Tidak muncul dengan sendirinya, darah musik telah mengalir dari ayah dan pamannya yang pernah mempunyai band. Seolah mendapat warisan, masa remaja Ivan telah dipenuhi dengan dunia band dan gaya hidup di sekitarnya. Ketika duduk di bangku SMP ia mulai mengenal banyak hal. Di masa itulah ia mengenal Bebi (pemain drum), alkohol, dan beragam musik dari Sepultura serta aliran Grindcore seperti Morbid Angel, Terrorizer, Carcass, dan yang lain. Di masa ini ia juga membuat sebuah perkumpulan bernama CGFB (Corpse Grinder Foundation Bandung). Perkumpulan ini terdiri dari anak-anak metal dari SMP 12, 2, dan 5.
Ivan memang terlahir dari keluarga yang sangat terbuka, terutama soal pilihan masa muda seperti apa yang akan dihidupi. Salah satu faktor keterbukaan ini adalah karena Ivan tidak terlalu dekat dengan orang tuanya. Selama masa akhir di SMP, ia tinggal bersama Uwak-nya (istilah Medan untuk menyebut orang yang lebih tua) di Kampung Sarijadi, sejak keluarganya pindah ke Kampung Rancaekek.

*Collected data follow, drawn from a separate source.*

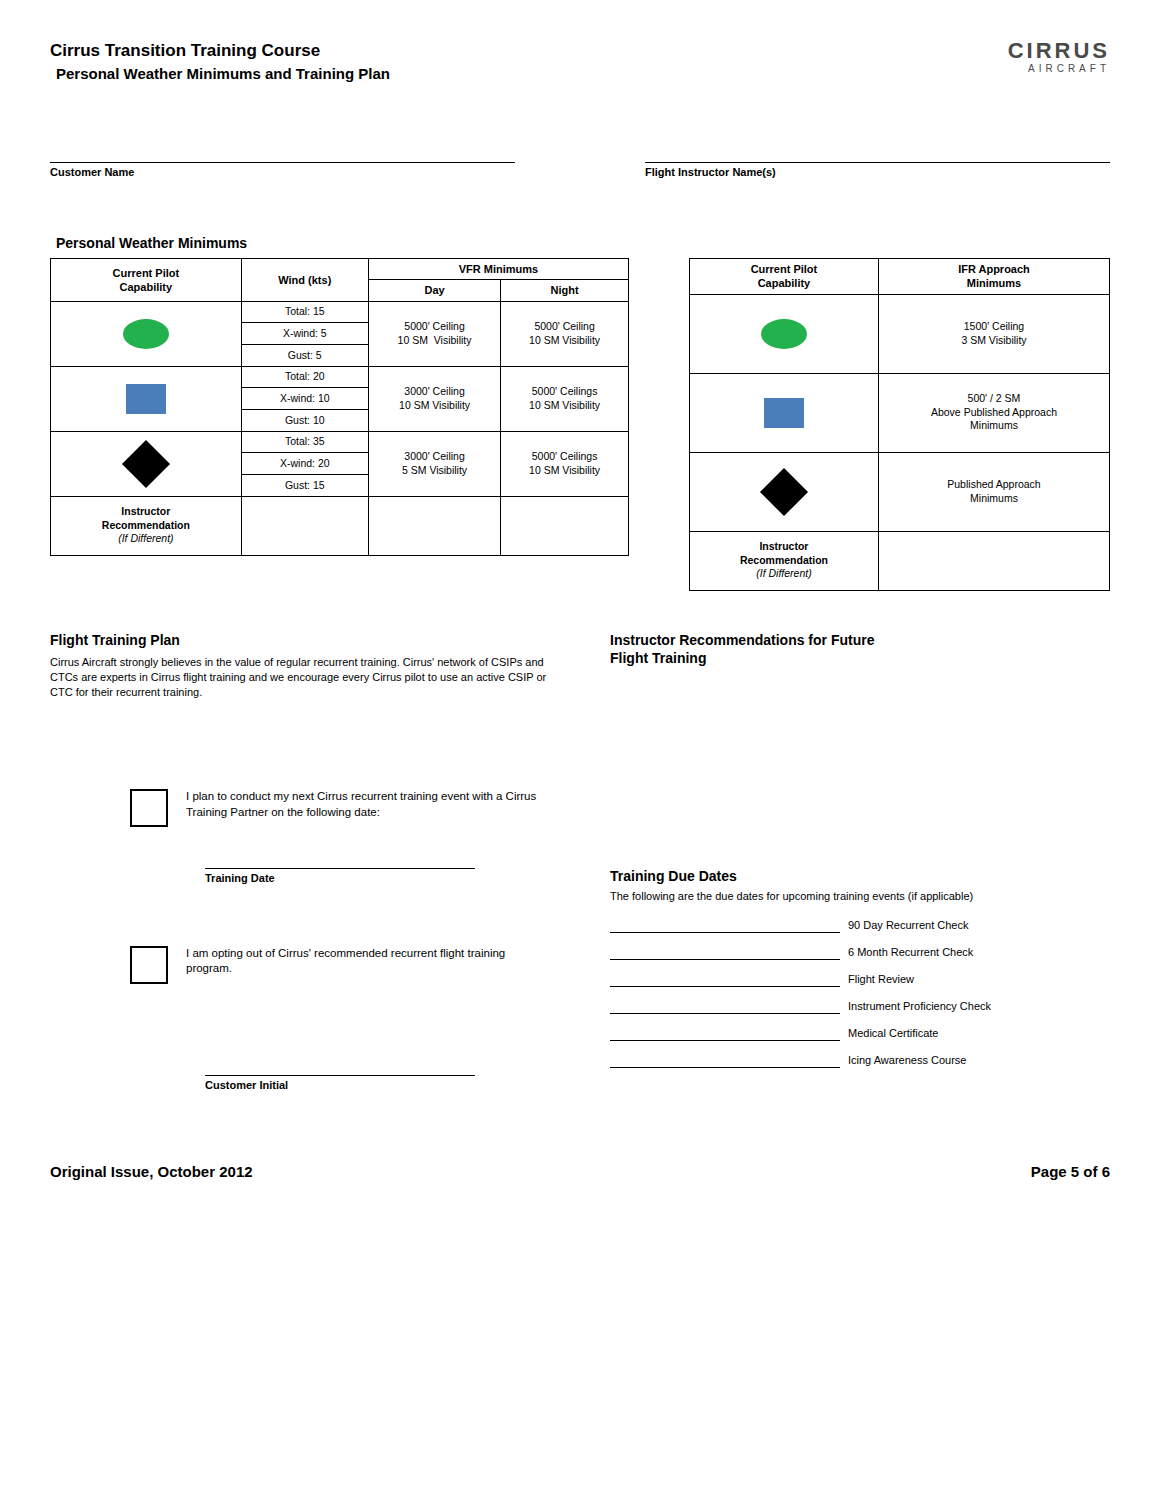Cirrus Transition Training Course
Personal Weather Minimums and Training Plan
CIRRUS
AIRCRAFT
Customer Name
Flight Instructor Name(s)
Personal Weather Minimums
| Current Pilot Capability | Wind (kts) | VFR Minimums |
| --- | --- | --- |
| Day | Night |
| | Total: 15 | 5000' Ceiling 10 SM Visibility | 5000' Ceiling 10 SM Visibility |
| X-wind: 5 |
| Gust: 5 |
| | Total: 20 | 3000' Ceiling 10 SM Visibility | 5000' Ceilings 10 SM Visibility |
| X-wind: 10 |
| Gust: 10 |
| | Total: 35 | 3000' Ceiling 5 SM Visibility | 5000' Ceilings 10 SM Visibility |
| X-wind: 20 |
| Gust: 15 |
| Instructor Recommendation (If Different) | | | |
| Current Pilot Capability | IFR Approach Minimums |
| --- | --- |
| | 1500' Ceiling 3 SM Visibility |
| | 500' / 2 SM Above Published Approach Minimums |
| | Published Approach Minimums |
| Instructor Recommendation (If Different) | |
Flight Training Plan
Cirrus Aircraft strongly believes in the value of regular recurrent training. Cirrus' network of CSIPs and CTCs are experts in Cirrus flight training and we encourage every Cirrus pilot to use an active CSIP or CTC for their recurrent training.
I plan to conduct my next Cirrus recurrent training event with a Cirrus Training Partner on the following date:
Training Date
I am opting out of Cirrus' recommended recurrent flight training program.
Customer Initial
Instructor Recommendations for Future
Flight Training
Training Due Dates
The following are the due dates for upcoming training events (if applicable)
90 Day Recurrent Check
6 Month Recurrent Check
Flight Review
Instrument Proficiency Check
Medical Certificate
Icing Awareness Course
Original Issue, October 2012
Page 5 of 6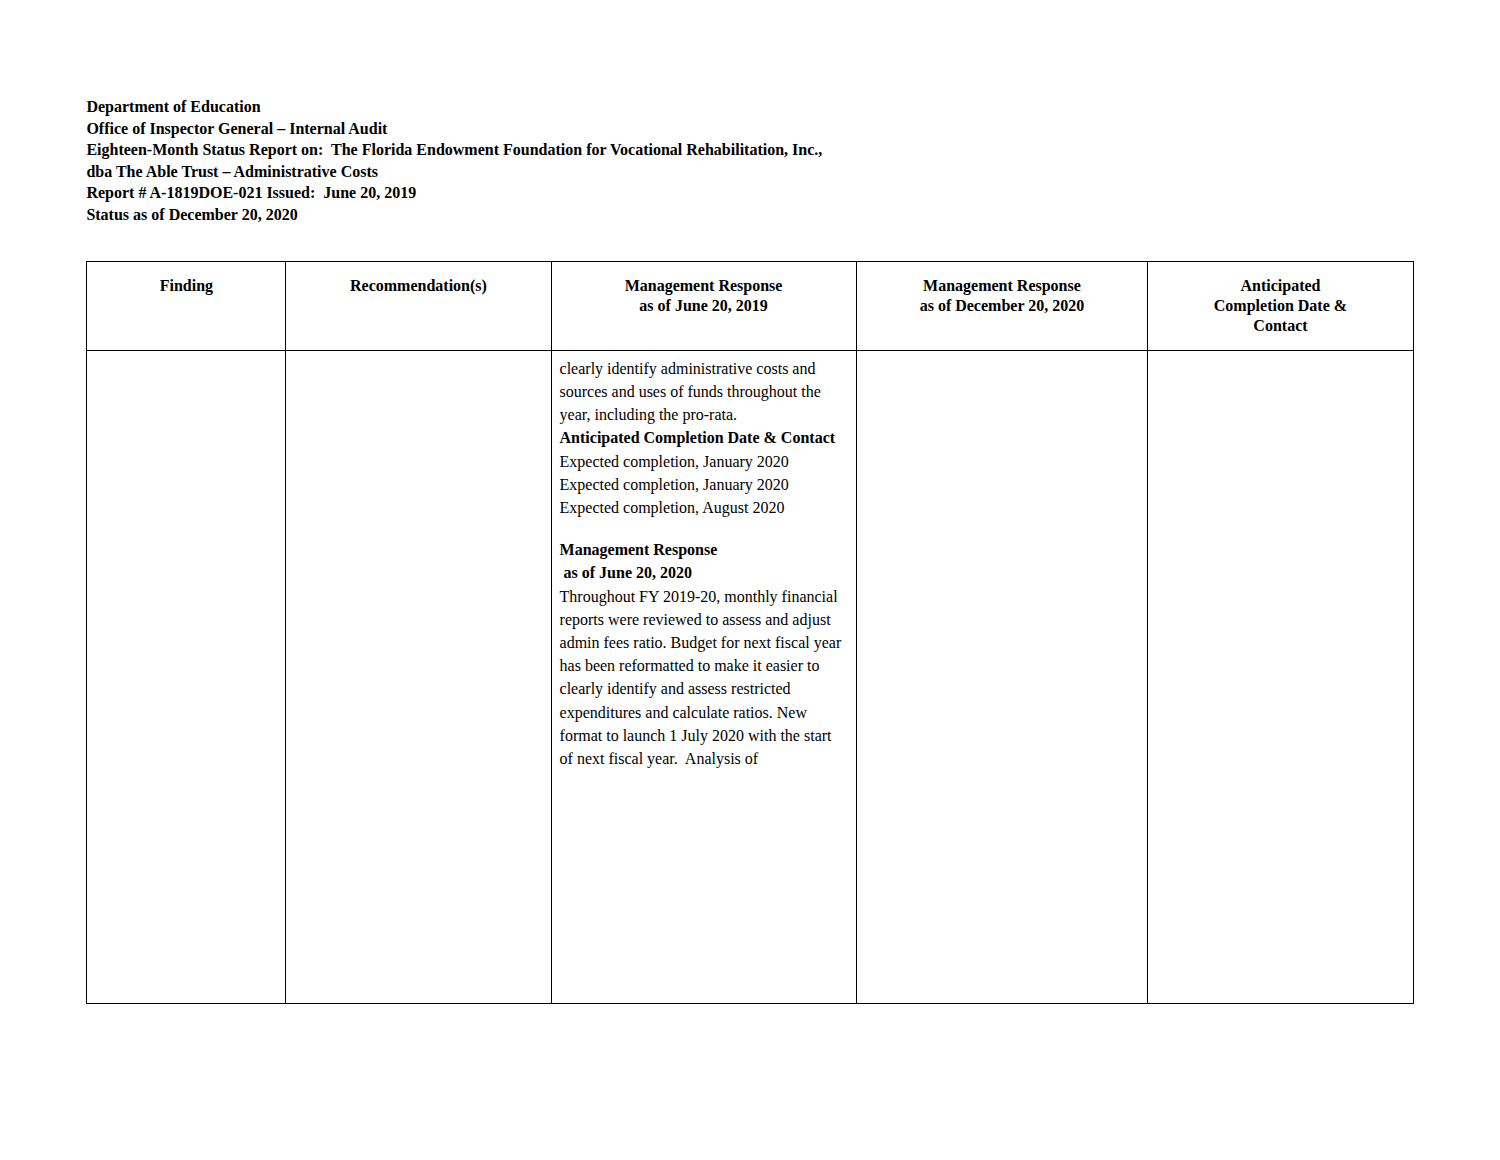Department of Education
Office of Inspector General – Internal Audit
Eighteen-Month Status Report on: The Florida Endowment Foundation for Vocational Rehabilitation, Inc.,
dba The Able Trust – Administrative Costs
Report # A-1819DOE-021 Issued: June 20, 2019
Status as of December 20, 2020
| Finding | Recommendation(s) | Management Response as of June 20, 2019 | Management Response as of December 20, 2020 | Anticipated Completion Date & Contact |
| --- | --- | --- | --- | --- |
| | | clearly identify administrative costs and sources and uses of funds throughout the year, including the pro-rata. Anticipated Completion Date & Contact Expected completion, January 2020 Expected completion, January 2020 Expected completion, August 2020 Management Response as of June 20, 2020 Throughout FY 2019-20, monthly financial reports were reviewed to assess and adjust admin fees ratio. Budget for next fiscal year has been reformatted to make it easier to clearly identify and assess restricted expenditures and calculate ratios. New format to launch 1 July 2020 with the start of next fiscal year. Analysis of | | |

Keterbukaan ini membuat Ivan memilih mewarnai kehidupan remajanya dengan gaya hidup ala anak band. Tetapi, Ivan memiliki dimensi keyakinan relijius yang kuat layaknya pondasi jiwa, mengingat ia sangat akrab dengan pelajaran agama ketika masih SD. Oleh sebab itu, di tengah dinamikanya sebagai anak band yang tidak asing dengan alkohol, ia tetap menjalin interaksi akrab dengan teman-teman sebaya yang agamis.

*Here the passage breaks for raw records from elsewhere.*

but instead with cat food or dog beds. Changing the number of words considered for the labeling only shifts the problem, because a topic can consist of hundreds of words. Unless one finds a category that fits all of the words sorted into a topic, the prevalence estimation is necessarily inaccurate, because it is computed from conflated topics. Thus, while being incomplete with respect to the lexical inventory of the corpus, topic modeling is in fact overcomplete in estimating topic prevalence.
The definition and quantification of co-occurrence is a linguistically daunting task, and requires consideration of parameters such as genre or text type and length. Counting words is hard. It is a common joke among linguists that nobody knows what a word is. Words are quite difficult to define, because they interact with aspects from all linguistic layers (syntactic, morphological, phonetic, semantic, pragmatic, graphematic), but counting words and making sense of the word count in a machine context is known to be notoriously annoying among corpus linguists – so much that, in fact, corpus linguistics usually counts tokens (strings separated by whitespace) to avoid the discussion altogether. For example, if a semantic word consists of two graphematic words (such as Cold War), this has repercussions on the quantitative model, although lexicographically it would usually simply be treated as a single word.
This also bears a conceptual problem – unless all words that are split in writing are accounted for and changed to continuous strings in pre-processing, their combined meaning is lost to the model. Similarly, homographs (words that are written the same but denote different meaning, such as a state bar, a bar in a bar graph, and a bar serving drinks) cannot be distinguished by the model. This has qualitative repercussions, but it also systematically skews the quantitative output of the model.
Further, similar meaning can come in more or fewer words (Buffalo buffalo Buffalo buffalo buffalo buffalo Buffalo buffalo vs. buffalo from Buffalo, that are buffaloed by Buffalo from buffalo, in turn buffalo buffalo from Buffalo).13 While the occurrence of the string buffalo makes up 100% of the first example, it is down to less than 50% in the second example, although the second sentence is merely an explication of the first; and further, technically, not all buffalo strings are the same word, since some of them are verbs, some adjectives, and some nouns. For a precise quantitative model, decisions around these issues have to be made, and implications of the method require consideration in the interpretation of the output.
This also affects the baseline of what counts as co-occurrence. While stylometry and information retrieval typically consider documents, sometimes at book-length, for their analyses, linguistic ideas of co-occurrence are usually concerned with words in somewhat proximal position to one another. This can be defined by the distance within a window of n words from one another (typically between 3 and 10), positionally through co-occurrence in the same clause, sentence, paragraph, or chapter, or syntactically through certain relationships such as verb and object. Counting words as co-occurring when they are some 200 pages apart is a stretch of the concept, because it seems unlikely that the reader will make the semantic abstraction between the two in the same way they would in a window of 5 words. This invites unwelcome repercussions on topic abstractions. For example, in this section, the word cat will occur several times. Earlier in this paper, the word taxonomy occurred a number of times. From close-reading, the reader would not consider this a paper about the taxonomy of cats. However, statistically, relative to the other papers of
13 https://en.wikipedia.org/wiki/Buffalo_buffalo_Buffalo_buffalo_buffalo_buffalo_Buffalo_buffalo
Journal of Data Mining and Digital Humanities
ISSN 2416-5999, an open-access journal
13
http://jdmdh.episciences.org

Ivan sangat aktif di lingkungan sosialnya, di keluarga, organisasi kepemudaan, dan tentu saja di lingkungan musik (meski secara fisik ia nampak tidak meyakinkan untuk menyandang status sebagai vokalis dengan postur tubuhnya yang kecil, wajah manis dan perilaku kalem, pendiam dan taat dengan agamanya). Namun, ia memiliki kekurangan dalam hal cara berkomunikasi, “ill communication”, sejak masih kecil. Apa yang ia bicarakan sering tidak sesuai dengan nada dan intonasi suara; tidak jelas antara pernyataan atau pertanyaan, sedih atau bahagia. Tak jarang pula ia kebingungan untuk memulai sebuah cerita, memilih bahasa yang tepat dan mengungkapkannya. Teman-temannya saat itu sering menyamakannya dia dengan Moerdiono, menteri sekretariat Negara jaman Soeharto yang sering tidak jelas jika bicara. Ini semua sedikit membuat Ivan tertekan secara psikologis.

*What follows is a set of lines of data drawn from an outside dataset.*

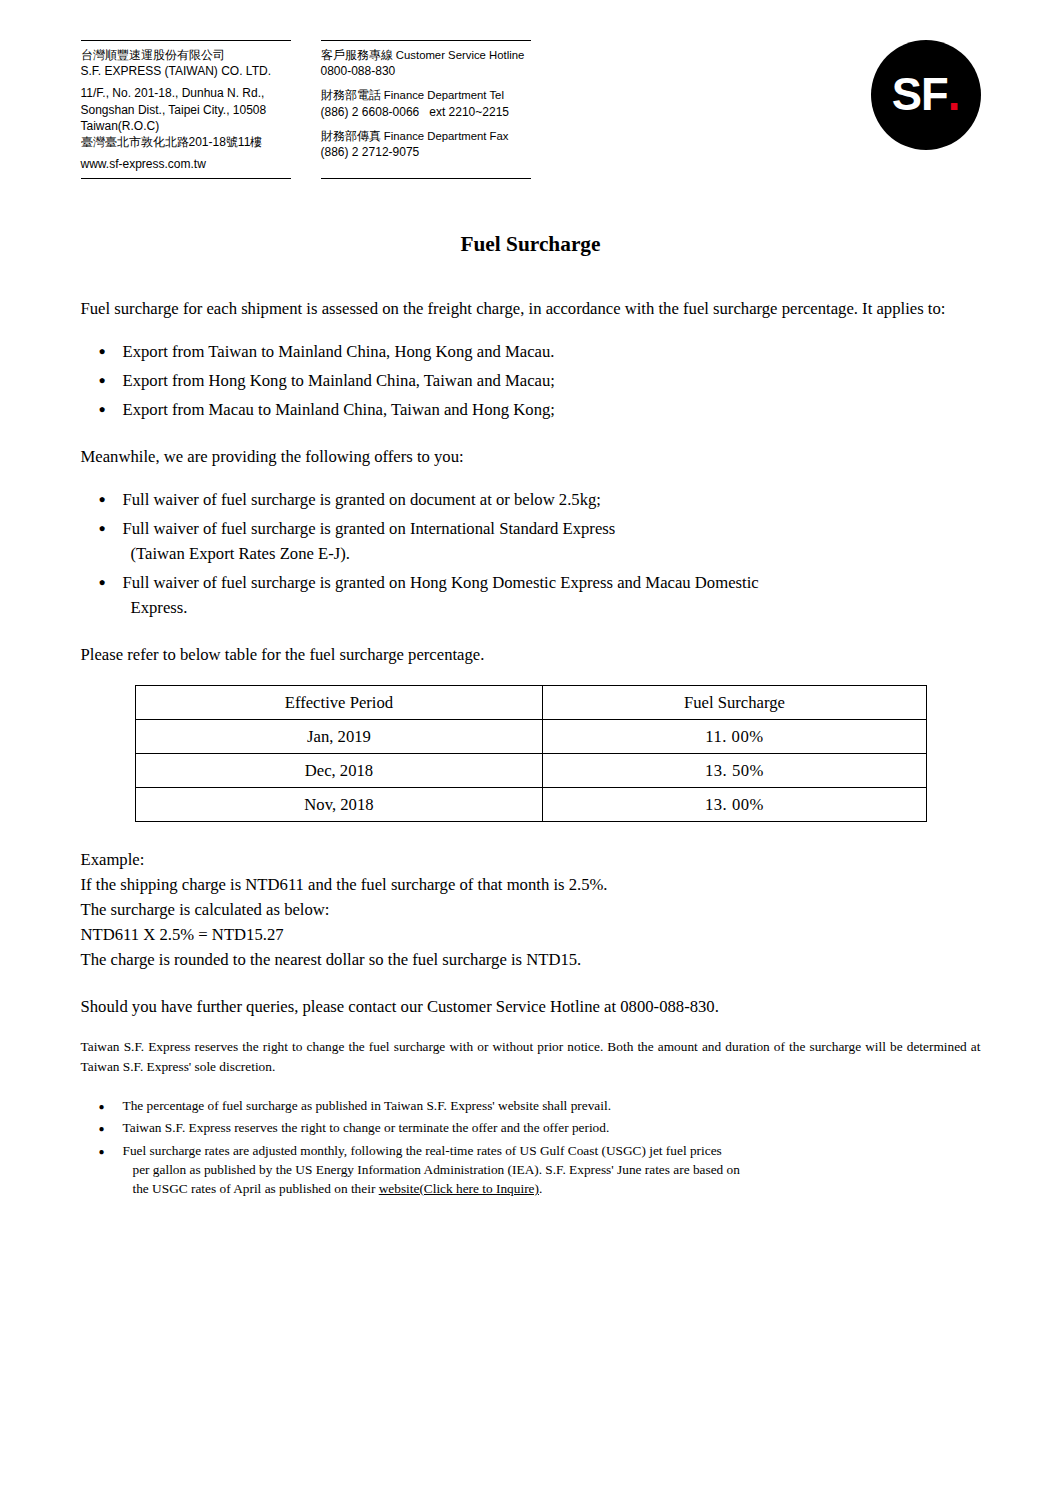台灣順豐速運股份有限公司
S.F. EXPRESS (TAIWAN) CO. LTD.
11/F., No. 201-18., Dunhua N. Rd.,
Songshan Dist., Taipei City., 10508
Taiwan(R.O.C)
臺灣臺北市敦化北路201-18號11樓
www.sf-express.com.tw
客戶服務專線 Customer Service Hotline
0800-088-830
財務部電話 Finance Department Tel
(886) 2 6608-0066 ext 2210~2215
財務部傳真 Finance Department Fax
(886) 2 2712-9075
SF.
Fuel Surcharge
Fuel surcharge for each shipment is assessed on the freight charge, in accordance with the fuel surcharge percentage. It applies to:
Export from Taiwan to Mainland China, Hong Kong and Macau.
Export from Hong Kong to Mainland China, Taiwan and Macau;
Export from Macau to Mainland China, Taiwan and Hong Kong;
Meanwhile, we are providing the following offers to you:
Full waiver of fuel surcharge is granted on document at or below 2.5kg;
Full waiver of fuel surcharge is granted on International Standard Express(Taiwan Export Rates Zone E-J).
Full waiver of fuel surcharge is granted on Hong Kong Domestic Express and Macau DomesticExpress.
Please refer to below table for the fuel surcharge percentage.
| Effective Period | Fuel Surcharge |
| --- | --- |
| Jan, 2019 | 11. 00% |
| Dec, 2018 | 13. 50% |
| Nov, 2018 | 13. 00% |
Example:
If the shipping charge is NTD611 and the fuel surcharge of that month is 2.5%.
The surcharge is calculated as below:
NTD611 X 2.5% = NTD15.27
The charge is rounded to the nearest dollar so the fuel surcharge is NTD15.
Should you have further queries, please contact our Customer Service Hotline at 0800-088-830.
Taiwan S.F. Express reserves the right to change the fuel surcharge with or without prior notice. Both the amount and duration of the surcharge will be determined at Taiwan S.F. Express' sole discretion.
The percentage of fuel surcharge as published in Taiwan S.F. Express' website shall prevail.
Taiwan S.F. Express reserves the right to change or terminate the offer and the offer period.
Fuel surcharge rates are adjusted monthly, following the real-time rates of US Gulf Coast (USGC) jet fuel pricesper gallon as published by the US Energy Information Administration (IEA). S.F. Express' June rates are based on the USGC rates of April as published on their website(Click here to Inquire).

Buku ini cukup membuat saya bingung karena tidak ada periodisasi yang kronologis. Oleh karena itu, bolehlah saya sedikit memberikan rangkuman secara kronologis dengan menyoroti peristiwa pentingnya. Oleh karena itu, berikut saya mencoba membuat kronik sederhana dengan menyoroti beberapa peristiwa termasuk dinamika sebuah band yang digeluti oleh Ivan, Burgerkill.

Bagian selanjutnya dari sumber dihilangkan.